After reading this change, I understand why it was made, and it's probably for the best. But this change confused me in a way that caused an edit of mine to be unfairly rejected. I think this new feature could be improved to prevent that confusion.
Here's how my problem came about: I wanted to retag a question. I looked for the old retag link – but it was gone! Fine, I thought, I'll just edit the question. And then I edited the tags in the question. But then I remembered the rule of editing “make substantial edits”. If I just change the tags, I thought, my edit won't be substantial enough and it will be rejected. I guess I have to change more things, to make my edit substantial. Weird – I wonder where the retag feature went. So I also changed one little thing in the question body in my edit to try to make it more substantial, and then I submitted my edit suggestion.
But after a few minutes, my edit suggestion was rejected. I'm not sure if it was because it was too insubstantial – my suggestion was “Rejected”, but a reviewer chose the Edit option to post it after editing the tags further. But it is at least possible that I would have had the edit straight-out rejected for being too minor. Either way, that edit increased my “rejected edits” statistic by one, which I did not deserve. If I had known the new method of retagging, I wouldn’t have also edited the body of the question, leading to the rejection. But the site failed to communicate to me the method of editing tags without the edit being reviewed.

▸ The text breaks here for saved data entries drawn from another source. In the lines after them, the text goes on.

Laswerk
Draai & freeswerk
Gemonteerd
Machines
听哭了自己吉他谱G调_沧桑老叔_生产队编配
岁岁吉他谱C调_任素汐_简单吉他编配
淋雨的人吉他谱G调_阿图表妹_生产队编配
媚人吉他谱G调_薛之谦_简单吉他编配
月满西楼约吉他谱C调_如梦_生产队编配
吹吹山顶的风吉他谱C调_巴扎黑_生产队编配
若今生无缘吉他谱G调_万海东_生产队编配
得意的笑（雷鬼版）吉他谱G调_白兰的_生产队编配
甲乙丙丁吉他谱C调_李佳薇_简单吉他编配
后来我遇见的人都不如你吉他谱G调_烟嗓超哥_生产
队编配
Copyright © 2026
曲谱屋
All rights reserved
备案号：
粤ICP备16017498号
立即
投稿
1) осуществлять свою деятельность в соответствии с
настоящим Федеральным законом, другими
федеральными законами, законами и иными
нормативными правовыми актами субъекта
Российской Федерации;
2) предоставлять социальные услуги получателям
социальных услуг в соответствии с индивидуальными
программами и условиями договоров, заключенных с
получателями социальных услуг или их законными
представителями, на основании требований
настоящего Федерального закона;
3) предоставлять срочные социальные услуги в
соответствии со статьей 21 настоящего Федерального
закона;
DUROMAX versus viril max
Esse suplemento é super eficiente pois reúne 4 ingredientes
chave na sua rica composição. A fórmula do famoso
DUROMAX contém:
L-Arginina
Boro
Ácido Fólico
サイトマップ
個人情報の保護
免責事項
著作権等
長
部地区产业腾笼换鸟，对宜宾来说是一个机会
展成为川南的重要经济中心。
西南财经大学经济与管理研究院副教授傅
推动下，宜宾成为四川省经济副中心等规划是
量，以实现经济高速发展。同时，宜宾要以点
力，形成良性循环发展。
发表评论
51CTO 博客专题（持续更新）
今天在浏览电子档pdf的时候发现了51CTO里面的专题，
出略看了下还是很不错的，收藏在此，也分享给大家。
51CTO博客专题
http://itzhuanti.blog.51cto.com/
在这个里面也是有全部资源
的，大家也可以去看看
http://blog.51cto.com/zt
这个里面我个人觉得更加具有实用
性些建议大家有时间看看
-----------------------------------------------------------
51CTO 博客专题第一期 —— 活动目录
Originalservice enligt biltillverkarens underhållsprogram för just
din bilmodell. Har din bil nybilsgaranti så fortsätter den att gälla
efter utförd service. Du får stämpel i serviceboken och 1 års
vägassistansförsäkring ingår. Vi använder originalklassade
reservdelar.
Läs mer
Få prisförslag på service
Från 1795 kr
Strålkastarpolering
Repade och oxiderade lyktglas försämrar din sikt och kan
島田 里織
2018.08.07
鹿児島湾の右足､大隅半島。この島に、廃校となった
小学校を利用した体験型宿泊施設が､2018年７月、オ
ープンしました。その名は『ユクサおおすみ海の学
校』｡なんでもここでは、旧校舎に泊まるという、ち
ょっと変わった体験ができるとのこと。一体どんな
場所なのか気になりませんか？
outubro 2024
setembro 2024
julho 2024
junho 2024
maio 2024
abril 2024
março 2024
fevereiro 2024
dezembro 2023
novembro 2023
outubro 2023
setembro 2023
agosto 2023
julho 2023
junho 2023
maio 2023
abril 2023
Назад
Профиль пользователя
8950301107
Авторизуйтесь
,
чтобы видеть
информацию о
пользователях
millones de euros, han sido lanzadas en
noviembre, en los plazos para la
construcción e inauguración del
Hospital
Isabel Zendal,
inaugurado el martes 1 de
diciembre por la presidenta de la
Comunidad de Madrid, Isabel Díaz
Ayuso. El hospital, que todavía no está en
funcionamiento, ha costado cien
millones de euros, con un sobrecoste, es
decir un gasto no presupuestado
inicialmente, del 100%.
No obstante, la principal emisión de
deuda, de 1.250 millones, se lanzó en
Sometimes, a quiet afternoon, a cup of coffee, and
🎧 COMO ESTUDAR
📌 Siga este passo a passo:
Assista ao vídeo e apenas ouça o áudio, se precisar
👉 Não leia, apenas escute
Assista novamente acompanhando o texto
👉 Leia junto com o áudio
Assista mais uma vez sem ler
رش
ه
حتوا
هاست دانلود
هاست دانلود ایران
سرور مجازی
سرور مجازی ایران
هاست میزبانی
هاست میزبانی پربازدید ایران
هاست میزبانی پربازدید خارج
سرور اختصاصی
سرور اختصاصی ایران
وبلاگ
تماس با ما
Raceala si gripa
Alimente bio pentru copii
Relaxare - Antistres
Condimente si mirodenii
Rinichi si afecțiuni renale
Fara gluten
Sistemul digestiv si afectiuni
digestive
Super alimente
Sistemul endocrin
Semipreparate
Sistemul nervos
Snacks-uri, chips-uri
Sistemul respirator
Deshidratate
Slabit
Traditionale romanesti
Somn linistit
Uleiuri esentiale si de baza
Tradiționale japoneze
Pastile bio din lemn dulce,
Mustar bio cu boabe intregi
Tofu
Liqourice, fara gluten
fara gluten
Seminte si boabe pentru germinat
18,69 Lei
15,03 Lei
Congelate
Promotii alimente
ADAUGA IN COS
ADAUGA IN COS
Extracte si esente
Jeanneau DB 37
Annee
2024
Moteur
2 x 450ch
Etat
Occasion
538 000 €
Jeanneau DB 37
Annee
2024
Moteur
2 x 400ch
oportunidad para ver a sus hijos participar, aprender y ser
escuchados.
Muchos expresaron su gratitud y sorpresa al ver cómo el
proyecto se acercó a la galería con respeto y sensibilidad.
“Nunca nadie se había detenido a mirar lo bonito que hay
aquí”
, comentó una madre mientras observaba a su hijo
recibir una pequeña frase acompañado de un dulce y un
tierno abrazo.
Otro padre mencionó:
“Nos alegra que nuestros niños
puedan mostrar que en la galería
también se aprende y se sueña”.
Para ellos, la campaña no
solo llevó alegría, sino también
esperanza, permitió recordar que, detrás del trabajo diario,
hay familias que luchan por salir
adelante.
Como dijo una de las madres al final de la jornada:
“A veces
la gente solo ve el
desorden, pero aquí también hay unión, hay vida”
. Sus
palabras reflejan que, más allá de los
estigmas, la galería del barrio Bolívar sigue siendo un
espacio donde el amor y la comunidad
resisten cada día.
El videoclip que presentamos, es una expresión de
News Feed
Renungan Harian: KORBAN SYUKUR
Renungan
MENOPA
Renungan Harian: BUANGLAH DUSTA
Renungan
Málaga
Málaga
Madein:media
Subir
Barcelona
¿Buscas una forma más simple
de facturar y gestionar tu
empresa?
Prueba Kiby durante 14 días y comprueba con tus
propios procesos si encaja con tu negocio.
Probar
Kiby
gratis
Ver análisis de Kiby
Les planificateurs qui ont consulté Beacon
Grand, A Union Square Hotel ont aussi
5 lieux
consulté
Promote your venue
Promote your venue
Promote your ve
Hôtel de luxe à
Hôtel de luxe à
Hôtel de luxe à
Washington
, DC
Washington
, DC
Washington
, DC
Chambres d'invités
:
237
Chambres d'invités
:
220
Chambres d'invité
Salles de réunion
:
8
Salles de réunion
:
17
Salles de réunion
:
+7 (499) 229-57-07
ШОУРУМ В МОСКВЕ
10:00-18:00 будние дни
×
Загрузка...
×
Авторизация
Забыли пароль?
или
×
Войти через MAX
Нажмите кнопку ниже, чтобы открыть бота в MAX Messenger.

To fix this, users should somehow be told that edits of only tags will happen instantly, unlike most edits. One way to do that would be to change the label of the “Save Edits” button, depending on what edits the user is making. As soon as the user edits something other than the tags, the button label could change to “Suggest Edits” or “Propose Edits”. Alternatively, we could just state in the “How to Tag” sidebar that “edits of only tags will automatically be accepted”. Or perhaps the tag-editing field could have a different background style from the rest of the page to subtly suggest that editing it will work differently.